On the weekend of March 27-28, UmojaHack Africa 2021 was a success, attracting over 1000 students from 126 universities across Africa to participate in a virtual machine learning hackathon on Zindi.
Over 8500 submissions were made to solve three real-world machine learning problems on Zindi, and over $10,000 in prizes were given to data science students from nine African countries.
Algeria, Benin, Cameroon, Côte d’Ivoire, Egypt, Ethiopia, Ghana, Guinea, Kenya, Malawi, Morocco, Nigeria, Rwanda, Senegal, South Africa, Sudan, Tanzania, Tunisia, Uganda, Zambia, and Zimbabwe were among the students who attended the gathering.

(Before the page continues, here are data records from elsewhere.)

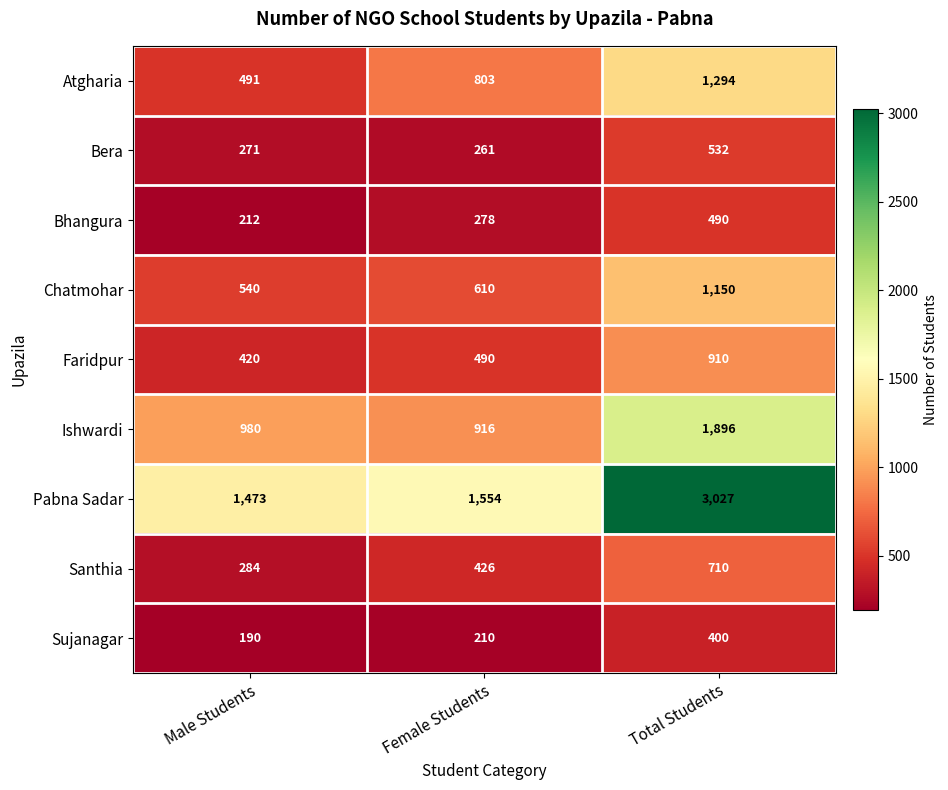

Which series has the largest total across all categories?

Pabna Sadar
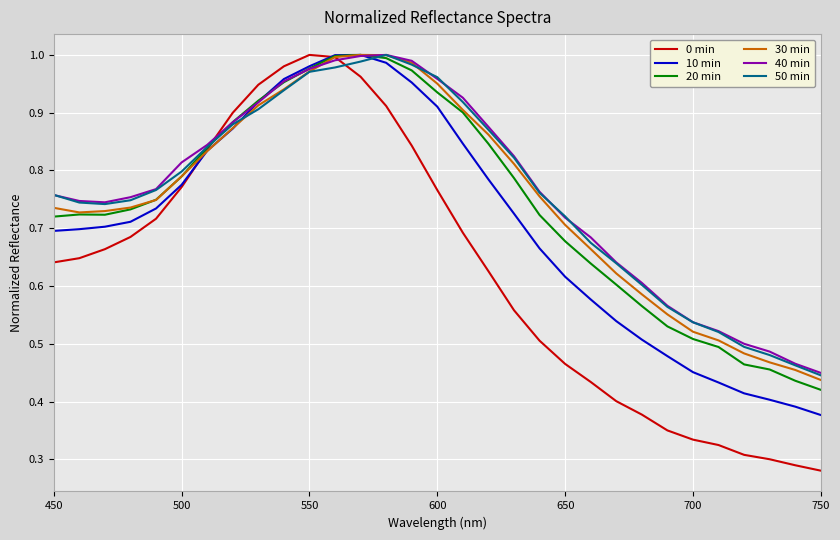

How many series are shown in this chart?

6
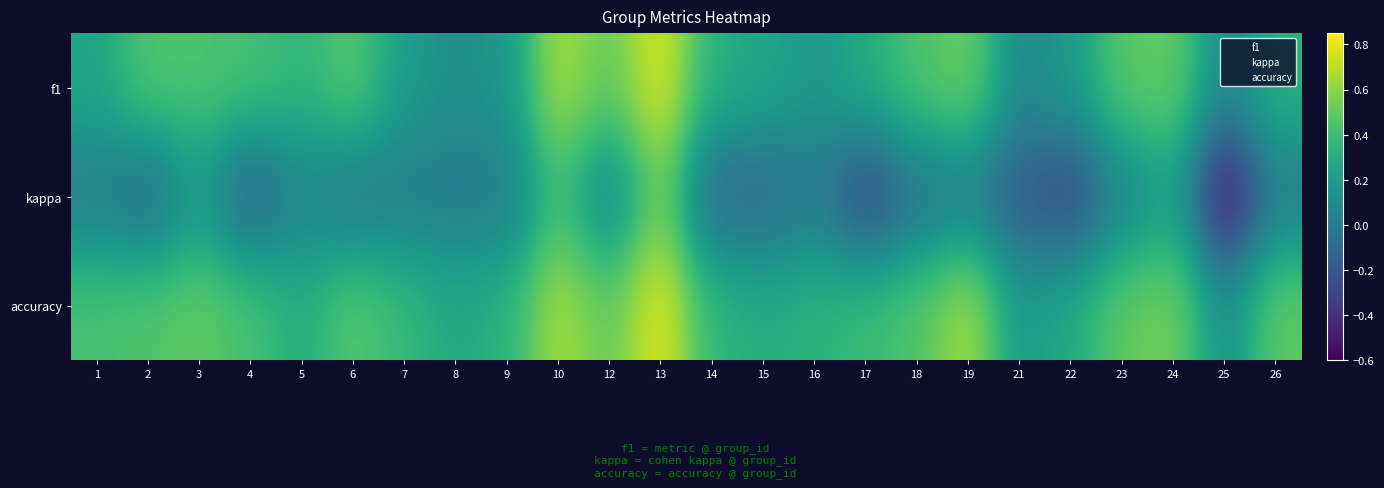

List the series in order of their overall mean, highest first.

accuracy, f1, kappa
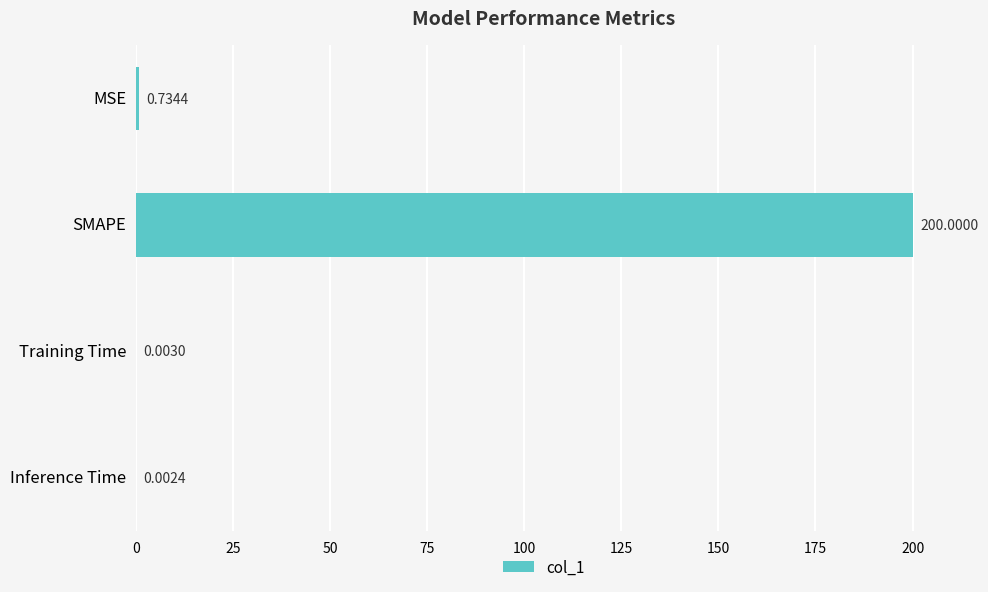

How many series are shown in this chart?

1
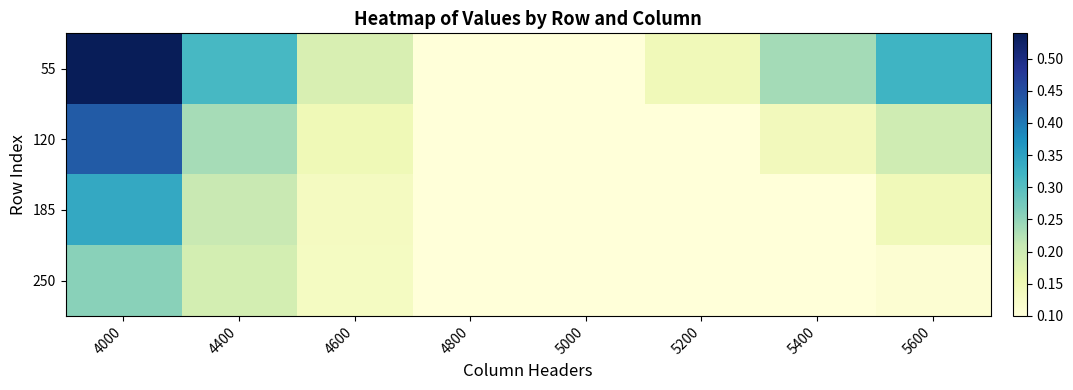

How many distinct data groups are displayed?

4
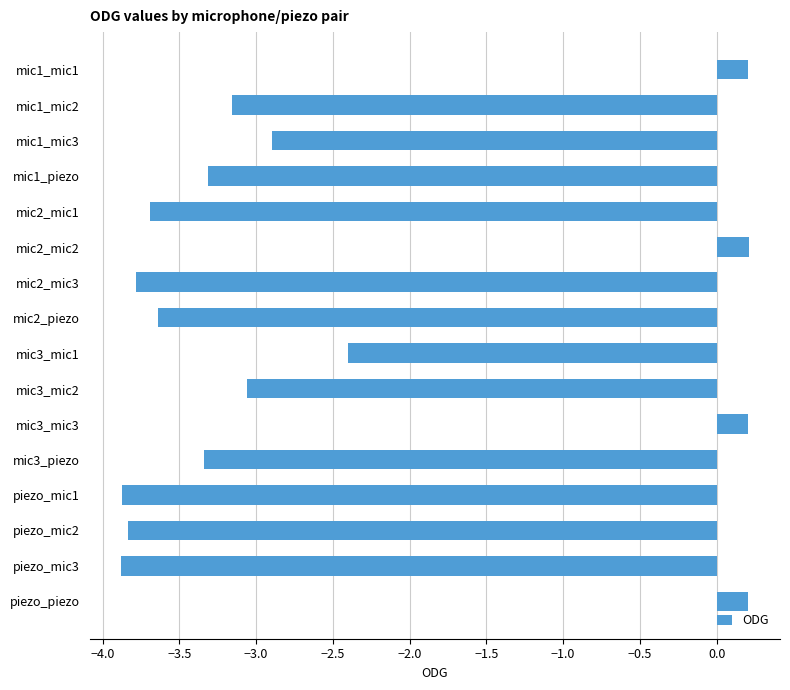

What position from the top is piezo_mic2?

14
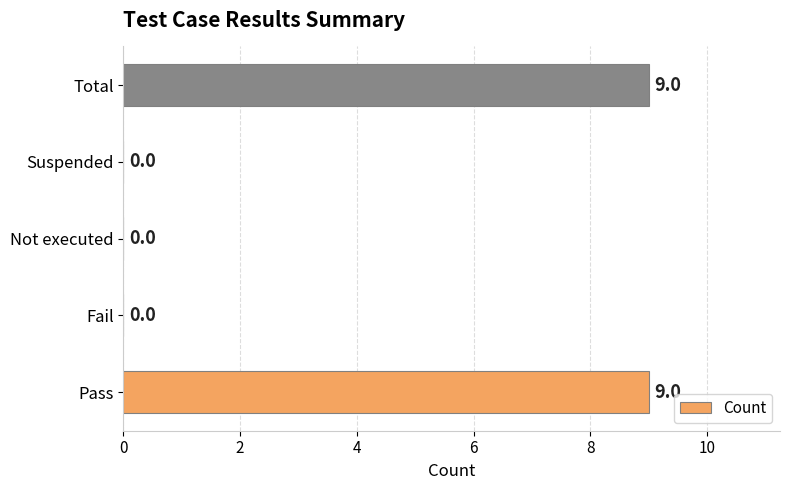

What is the sum of the values at Total and Pass?

18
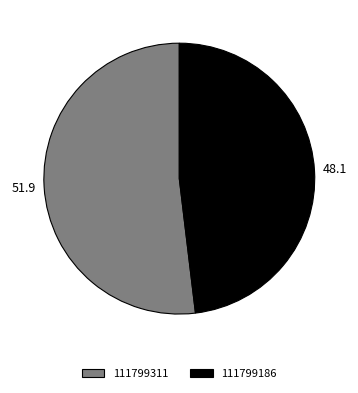

True or false: 111799311 accounts for 60% of the total.

False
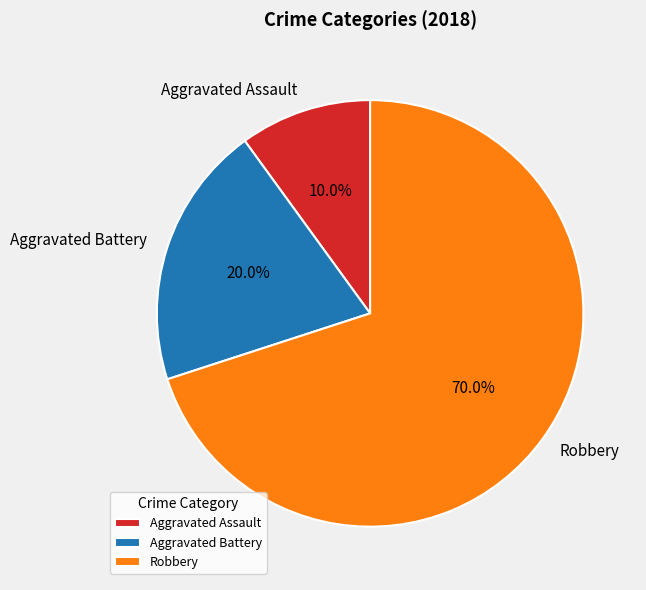

How much of the chart is everything except Aggravated Battery?

80.0%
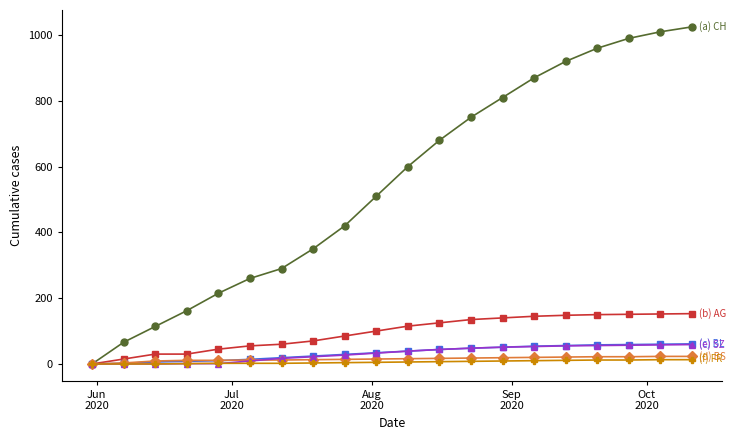

What is the greatest value displayed?

1025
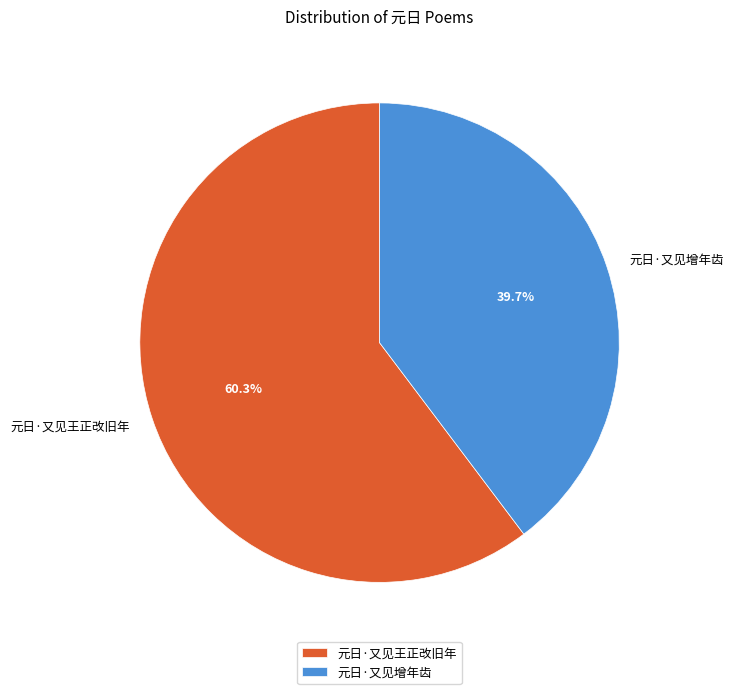

The 元日·又见王正改旧年 slice represents 47% of the pie. True or false?

False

They took part in three separate machine learning competitions using the DeepChainTM platform built by InstaDeep: a financial resilience prediction challenge, a logistics challenge for African B2B service provider Sendy, and a computational biology challenge. Zindi users’ winning ideas will be shared with these organizations and implemented in real-world applications.
Tony Mipawa, a data science student from the University of Dodoma in Tanzania, embodied the spirit of Zindi and UmojaHack by placing second in the Sendy Delivery Rider Response Challenge. Tony was a data science newbie a year ago before he took part in Zindi’s first ever Mentorship Program in 2020. He’s come a long way since then, as shown by his prize-winning submission in this hackathon, which took place less than a year ago.
“UmojaHack Africa has proven to be a game-changing case, particularly as so many young people have been impacted by the global pandemic,” says Celina Lee, CEO of Zindi. This is an opportunity for students from all over Africa to come together to learn, participate, and have a good time. UmojaHack is all about developing skills, creating new machine learning applications to solve real-world problems, and forming new links between students and industry. We’re also looking forward to seeing what the students will come up with in just one weekend.”